Footprint's Fintech Futures:
These are the trends we think will dominate KYC and user onboarding for consumer fintechs in 2026.
We spend all day thinking about how to make user onboarding better. From iterating on new tools to talking to customers day in and day out, I like to think we have a pretty good understanding of the space.
As is the same every year, consumer fintechs will continue to wrestle with the fidelity to friction paradigm. Despite the problem remaining the same, innovation will continue. These are the features we expect to gain traction in '26 and further decrease friction and fraud for fintechs.
What's In
Intelligent Customization
There's no one-size-fits-all KYC flow: fintechs serve different customers and partner with banks that each impose their own CIP requirements. At the same time, customization for its own sake creates unnecessary friction. The ideal onboarding solution is flexible enough to adapt, fully white-labeled, and works out of the box, without requiring a dedicated SWE or external implementation engineer.
That's why we're bullish on recipes: prebuilt onboarding flows that support configurable rules and external API calls. They let teams incorporate custom logic and third-party data into decisioning, without the complexity of stitching together multiple tools or maintaining bespoke integrations.

Pre-fill
In 2025, according to this report by Guidehouse, an approximated 40-70% of users abandoned onboarding for fintechs midway. In June of 2025, FinCEN allowed banks to collect TINs from external sources rather than from users themselves, establishing greater legitimacy for one-click KYC and pre-fill. If adopted and utilized intelligently, we predict that offering users the option to leverage pre-fill and fully onboard by just inputting their name and phone number would drastically decrease abandonment rates.
Step-Ups
Although fraud prevention often dominates onboarding discussions, bad actors represent a tiny fraction of users. Most customers are low risk and treating them like suspects introduces unnecessary friction.
Footprint’s onboarding engine is built around a simple principle: zero friction for low-risk users, and targeted step-ups for higher-risk ones. Instead of forcing everyone through the same rigid flow, we dynamically increase friction only when risk signals justify it.
The calculus is straightforward: good users shouldn’t be penalized. They should be able to onboard in seconds, while higher-risk users are seamlessly guided through additional checks to prove their identity without compromising compliance or conversion. Ultimately, we expect all KYC providers to adopt a similar flexibility in ‘26.
What's Out
Manual Review
Although it's been touted as the silver bullet for all problems since the launch of GPT 3.5 in 2022, we think this is actually the year that mass adoption of AI tools for compliance become mainstream, allowing for more robust SOPs where every step is completed perfectly 100% of the time.
An enormous amount of time is spent by humans reviewing documents, resolving AML false positives, and conducting research on high-risk users. AI agents can perform these tasks more comprehensively, checking more fraud signals and conducting more thorough research, enabling teams to catch more fraud while massively cutting manual review volume.
Arbitrary Confidence Scores
What is the difference between a user with a risk score of 64 and a 59? The truth is I don't know, and honestly nobody does. A consumer fintech simply wants to know if a user is a bad actor or not.
That's why the era of benchmarking decisions based on confidence scores is out and should be replaced with clear recommendations based on user behavior or specific rule-based logic. A user should be prompted to upload an identity document if they are deemed as a potentially risky user, not simply labeled a "67" and sent to a human to interpret that score.

• _Data extract_:
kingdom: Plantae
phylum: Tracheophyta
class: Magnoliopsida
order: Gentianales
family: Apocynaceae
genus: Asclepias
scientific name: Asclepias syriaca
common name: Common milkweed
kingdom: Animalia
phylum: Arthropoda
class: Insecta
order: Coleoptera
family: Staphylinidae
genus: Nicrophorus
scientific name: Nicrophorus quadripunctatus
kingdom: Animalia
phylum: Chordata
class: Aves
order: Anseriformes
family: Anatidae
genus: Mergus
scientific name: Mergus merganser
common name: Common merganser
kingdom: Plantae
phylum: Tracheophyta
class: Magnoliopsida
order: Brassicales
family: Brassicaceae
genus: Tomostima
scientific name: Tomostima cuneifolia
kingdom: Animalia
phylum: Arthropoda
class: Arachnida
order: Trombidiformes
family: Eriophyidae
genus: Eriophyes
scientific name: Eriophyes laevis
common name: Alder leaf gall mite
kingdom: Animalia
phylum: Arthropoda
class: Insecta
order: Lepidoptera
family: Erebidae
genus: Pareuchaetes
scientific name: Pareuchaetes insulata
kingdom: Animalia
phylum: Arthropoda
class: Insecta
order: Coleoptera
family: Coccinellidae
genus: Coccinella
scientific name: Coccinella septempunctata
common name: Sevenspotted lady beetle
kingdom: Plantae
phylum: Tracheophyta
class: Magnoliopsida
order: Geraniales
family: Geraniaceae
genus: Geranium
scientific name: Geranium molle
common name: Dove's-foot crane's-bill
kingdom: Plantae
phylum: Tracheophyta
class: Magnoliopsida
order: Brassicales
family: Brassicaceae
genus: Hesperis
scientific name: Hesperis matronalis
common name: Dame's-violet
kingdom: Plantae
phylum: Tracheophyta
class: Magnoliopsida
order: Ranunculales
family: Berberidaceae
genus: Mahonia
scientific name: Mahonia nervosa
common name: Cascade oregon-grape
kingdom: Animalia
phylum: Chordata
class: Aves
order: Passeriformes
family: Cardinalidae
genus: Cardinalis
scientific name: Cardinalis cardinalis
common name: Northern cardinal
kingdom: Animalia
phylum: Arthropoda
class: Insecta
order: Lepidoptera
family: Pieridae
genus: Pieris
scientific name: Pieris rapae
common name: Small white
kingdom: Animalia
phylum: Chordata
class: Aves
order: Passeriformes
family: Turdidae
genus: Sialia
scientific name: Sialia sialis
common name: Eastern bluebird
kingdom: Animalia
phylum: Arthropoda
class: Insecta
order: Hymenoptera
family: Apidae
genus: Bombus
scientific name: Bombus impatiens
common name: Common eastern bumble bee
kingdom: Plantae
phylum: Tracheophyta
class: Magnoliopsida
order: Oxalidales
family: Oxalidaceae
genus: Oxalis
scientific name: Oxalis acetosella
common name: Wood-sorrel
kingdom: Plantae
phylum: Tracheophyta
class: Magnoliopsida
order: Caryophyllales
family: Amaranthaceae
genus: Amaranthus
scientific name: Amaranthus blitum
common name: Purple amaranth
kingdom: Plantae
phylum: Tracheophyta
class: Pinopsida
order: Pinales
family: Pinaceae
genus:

• _What you need to do_: Restate the part of the fintech onboarding trends text that starts at the words "That's why the" and stops after "interpret that score.", putting "risk scores" in place of "confidence scores".

• _Exercise solution_:
That's why the era of benchmarking decisions based on risk scores is out and should be replaced with clear recommendations based on user behavior or specific rule-based logic. A user should be prompted to upload an identity document if they are deemed as a potentially risky user, not simply labeled a "67" and sent to a human to interpret that score.